L’UE leur demande régulièrement une mise aux normes de leur législation avant
de véritablement débuter leur intégration. L’Albanie
a déposé sa candidature pour rejoindre l’UE en 2009
mais n’est pas encore reconnue comme candidate. Seuls la Bosnie-Herzégovine et le Kosovo n’ont pas encore candidaté
mais sont de potentiels candidats. Le Kosovo n’est pas sans poser de
nombreux problèmes, il est membre de la zone euro mais n’est pas reconnu comme État
par quelques membres de l’UE (comme l’Espagne).
Quant
aux micro-États : Andorre, Monaco, Vatican et Saint-Marin, ils ne sont pas
membres de l’UE mais sont compris dans l’espace Schengen, l’euro et autres
cadres de l’UE.
II.
La candidature
turque
1.
Histoire : 1955 – 2006
La
Turquie est un membre important de l’OTAN depuis
1955. Son rôle de pilier se double d’un rôle stratégique. La même année
que la Grèce, en 1959, la Turquie demande un accord d’association et l’obtient
en 1963 : c’est l’accord d’Ankara. Le
président de l’époque déclare alors que la Turquie a vocation à entrer dans
l’UE. Depuis lors, pour les élites turques, il est évident que la Turquie
entrera dans l’UE mais cela prend du temps. Alors que les élites européennes
n’ont cette conception que depuis une vingtaine d’année. En 1987, quand la démocratie s’est
véritablement installée, alors elle a déposée sa candidature. Cette
« vocation » turque à entrer dans l’UE s’appuie sur les liens
historiques, économiques, … En 1989, la commission européenne refuse cette
adhésion au nom d’un trop grand retard économique mais aussi un problème
politique lié à un conflit violent avec les Kurdes.
Cependant,
depuis 1989 et jusqu’à 1999, la Turquie
prend son essor économique et arrête aussi le leader turque du PKK, Abdullah Öcalan. Du coup, la Turquie retente sa
chance mais la Grèce retarde encore un peu avant d’accepter en 1997. La
candidature turque est donc validée par la commission européenne en 1999 et on envisage l’adhésion pour un horizon
de 2015. C’est donc tout de suite un
processus assez long. En 2002, on ouvre les
négociations à la condition de quelques réformes symboliques que la Turquie
doit effectuer. Le 17 décembre 2004, les
négociations son ouvertes par l’UE. En 2005,
les négociations débutent, en 2006, on
rédige le premier chapitre.
2.
Une candidature gelée depuis 2007
Premier problème
rencontré par la Turquie, les dirigeants européens qui se succèdent ne sont pas
toujours d’accord avec leurs prédécesseurs. Ainsi en 2005, Angela Merkel se déclare en faveur d’un
« partenariat privilégié », ce qui ne fait pas de la Turquie un
membre de l’UE mais lui donne une grande flexibilité dans les droits avec l’UE
plus que les autres soutiens. Alors que Jacques
Chirac était très favorable à l’entrée de la Turquie, l’UMP y était
réticente. En 2004, avec l’élection de Nicolas Sarkozy, la thèse de l’UMP prend le dessus
et la France rejoint le camp du « partenariat privilégié ». Avec François Hollande, la position n’a pas trop
bougée, l’adhésion turque est possible mais dans un lointain avenir.
Un autre blocage
vient directement de la Turquie entre 2006 et 2008.
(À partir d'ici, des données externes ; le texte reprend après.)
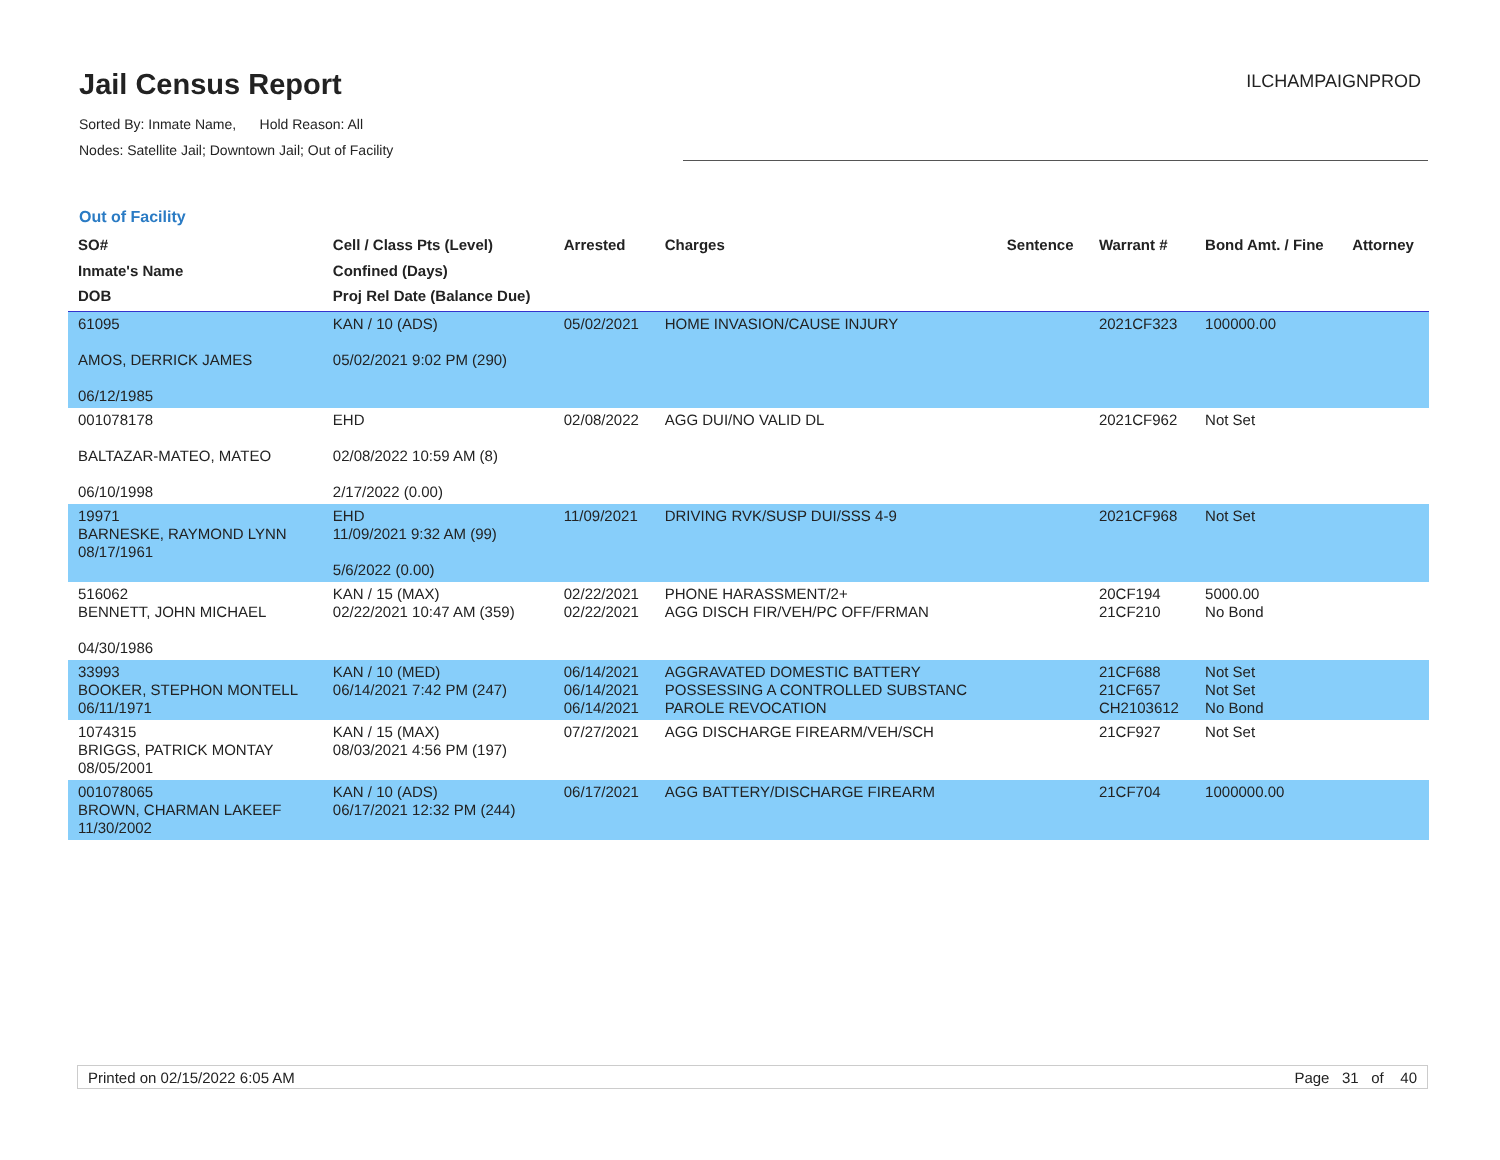Jail Census Report
Sorted By: Inmate Name, Hold Reason: All
Nodes: Satellite Jail; Downtown Jail; Out of Facility
ILCHAMPAIGNPROD
Out of Facility
| SO# Inmate's Name DOB | Cell / Class Pts (Level) Confined (Days) Proj Rel Date (Balance Due) | Arrested | Charges | Sentence | Warrant # | Bond Amt. / Fine | Attorney |
| --- | --- | --- | --- | --- | --- | --- | --- |
| 61095 AMOS, DERRICK JAMES 06/12/1985 | KAN / 10 (ADS) 05/02/2021 9:02 PM (290) | 05/02/2021 | HOME INVASION/CAUSE INJURY | | 2021CF323 | 100000.00 | |
| 001078178 BALTAZAR-MATEO, MATEO 06/10/1998 | EHD 02/08/2022 10:59 AM (8) 2/17/2022 (0.00) | 02/08/2022 | AGG DUI/NO VALID DL | | 2021CF962 | Not Set | |
| 19971 BARNESKE, RAYMOND LYNN 08/17/1961 | EHD 11/09/2021 9:32 AM (99) 5/6/2022 (0.00) | 11/09/2021 | DRIVING RVK/SUSP DUI/SSS 4-9 | | 2021CF968 | Not Set | |
| 516062 BENNETT, JOHN MICHAEL 04/30/1986 | KAN / 15 (MAX) 02/22/2021 10:47 AM (359) | 02/22/2021 02/22/2021 | PHONE HARASSMENT/2+ AGG DISCH FIR/VEH/PC OFF/FRMAN | | 20CF194 21CF210 | 5000.00 No Bond | |
| 33993 BOOKER, STEPHON MONTELL 06/11/1971 | KAN / 10 (MED) 06/14/2021 7:42 PM (247) | 06/14/2021 06/14/2021 06/14/2021 | AGGRAVATED DOMESTIC BATTERY POSSESSING A CONTROLLED SUBSTANC PAROLE REVOCATION | | 21CF688 21CF657 CH2103612 | Not Set Not Set No Bond | |
| 1074315 BRIGGS, PATRICK MONTAY 08/05/2001 | KAN / 15 (MAX) 08/03/2021 4:56 PM (197) | 07/27/2021 | AGG DISCHARGE FIREARM/VEH/SCH | | 21CF927 | Not Set | |
| 001078065 BROWN, CHARMAN LAKEEF 11/30/2002 | KAN / 10 (ADS) 06/17/2021 12:32 PM (244) | 06/17/2021 | AGG BATTERY/DISCHARGE FIREARM | | 21CF704 | 1000000.00 | |
Printed on 02/15/2022 6:05 AM Page 31 of 40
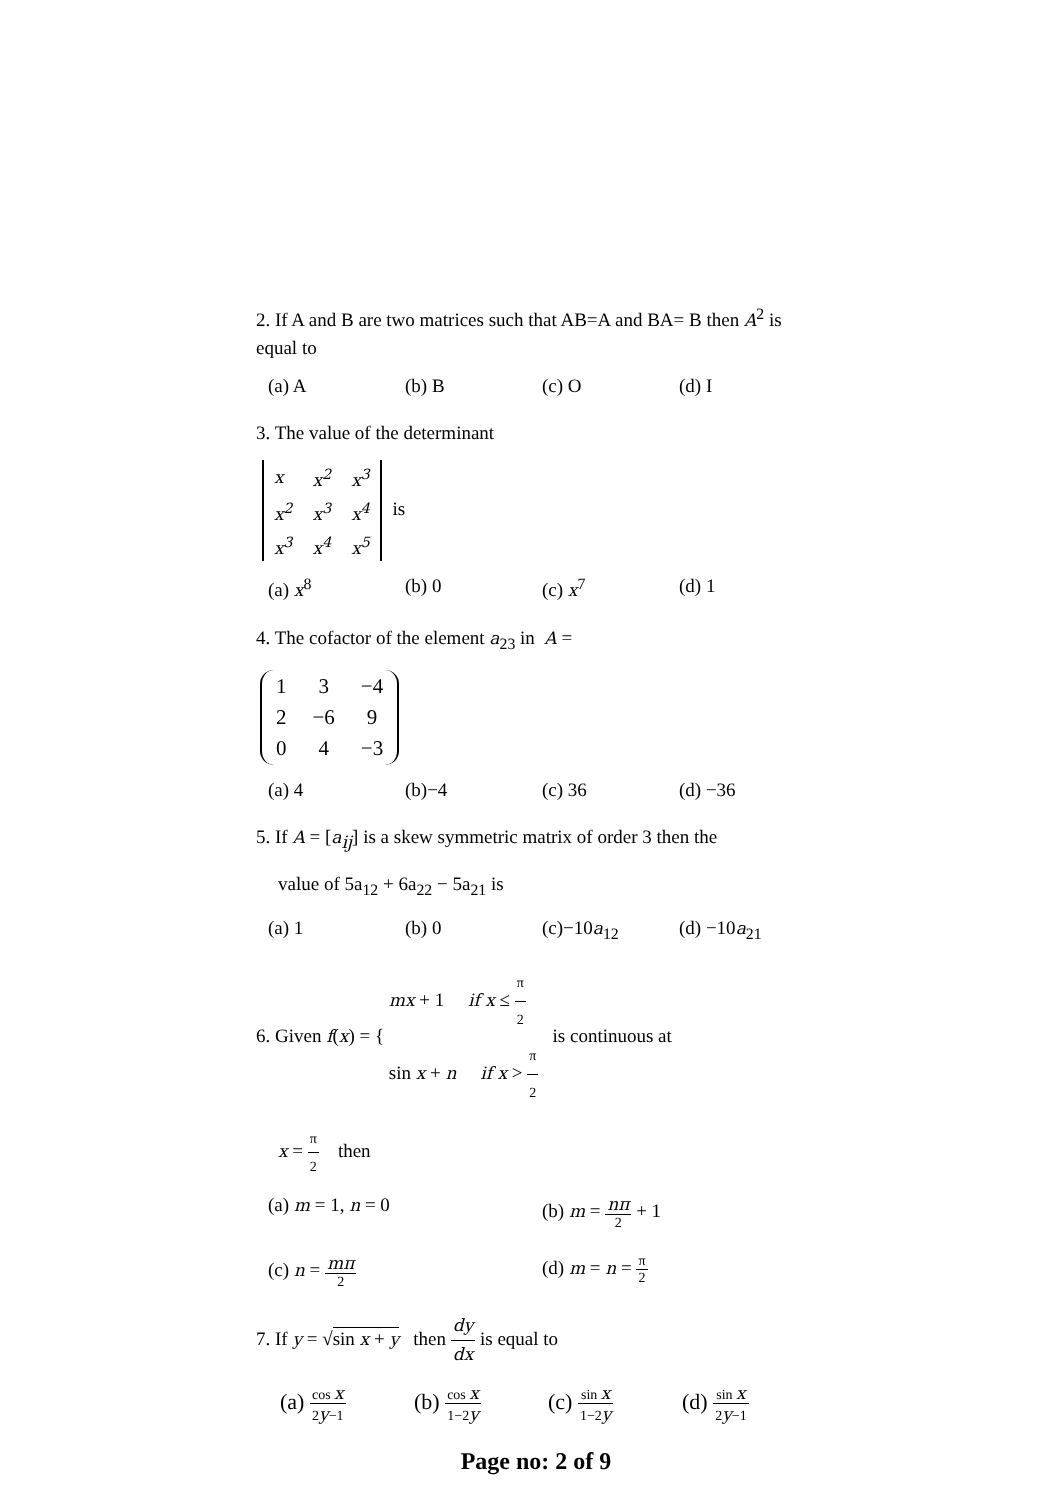2. If A and B are two matrices such that AB=A and BA= B then A<sup>2</sup> is equal to
(a) A (b) B (c) O (d) I
3. The value of the determinant
| x | x<sup>2</sup> | x<sup>3</sup> |
| x<sup>2</sup> | x<sup>3</sup> | x<sup>4</sup> |
| x<sup>3</sup> | x<sup>4</sup> | x<sup>5</sup> |
is
(a) x<sup>8</sup> (b) 0 (c) x<sup>7</sup> (d) 1
4. The cofactor of the element a<sub>23</sub> in A =
| 1 | 3 | −4 |
| 2 | −6 | 9 |
| 0 | 4 | −3 |
(a) 4 (b)−4 (c) 36 (d) −36
5. If A = [a<sub>ij</sub>] is a skew symmetric matrix of order 3 then the
value of 5a<sub>12</sub> + 6a<sub>22</sub> − 5a<sub>21</sub> is
(a) 1 (b) 0 (c)−10a<sub>12</sub> (d) −10a<sub>21</sub>
6. Given f(x) = { mx + 1 if x ≤ π 2
sin x + n if x > π 2 is continuous at
x = π 2 then
(a) m = 1, n = 0 (b) m = nπ 2 + 1
(c) n = mπ 2 (d) m = n = π 2
7. If y = √sin x + y then dy dx is equal to
(a) cos x 2y−1 (b) cos x 1−2y (c) sin x 1−2y (d) sin x 2y−1
Page no: 2 of 9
Celle-ci refuse de reconnaître la moitié Sud de Chypre comme indépendante et menace les bateaux à
pavillons chypriotes. Ce prétexte est saisi par la Turquie et par l’UE pour geler
les négociations sur l’adhésion turque. Malgré tout, la Turquie participe à
plusieurs évènements européens (notamment sportifs).
Un autre souci est
celle de la question kurde.
Cette minorité qui s’étale sur 4 pays (Turquie, Syrie, Irak et Iran) n’avait
aucun droit et était même discriminée. Tout récemment, la Turquie a
reconnu ???.
Le problème du
génocide arménien
est aussi un gros travail à faire car la Turquie refuse de reconnaître qu’elle
a commis ce génocide et l’UE refuse un pays négationniste sur un fait avéré.
Tous ces soucis
font que la question de l’adhésion à l’UE devient pour la Turquie un élément
potentiel d’organisation. Si l’UE bloque l’entrée de la Turquie, celle-ci peut
se tourner vers les pays d’influence turque d’Asie Centrale. Cependant, les langues même
proches sont assez différentes les unes des autres. L’autre option retenue par Ankara serait le néo-ottomanisme, se
tourner vers les États issus de l’ancien empire Ottoman. Cela est avéré
principalement dans les Balkans où la Turquie s’est grandement impliquée. Mais
malgré tout, la plupart des États sortis de l’influence de la Turquie, dont les
Balkans, on préfère éviter ce genre de concept. D’ailleurs les États des
Balkans sont plutôt prêts à rejoindre l’UE. Une troisième solution serait de se tourner vers le Moyen-Orient.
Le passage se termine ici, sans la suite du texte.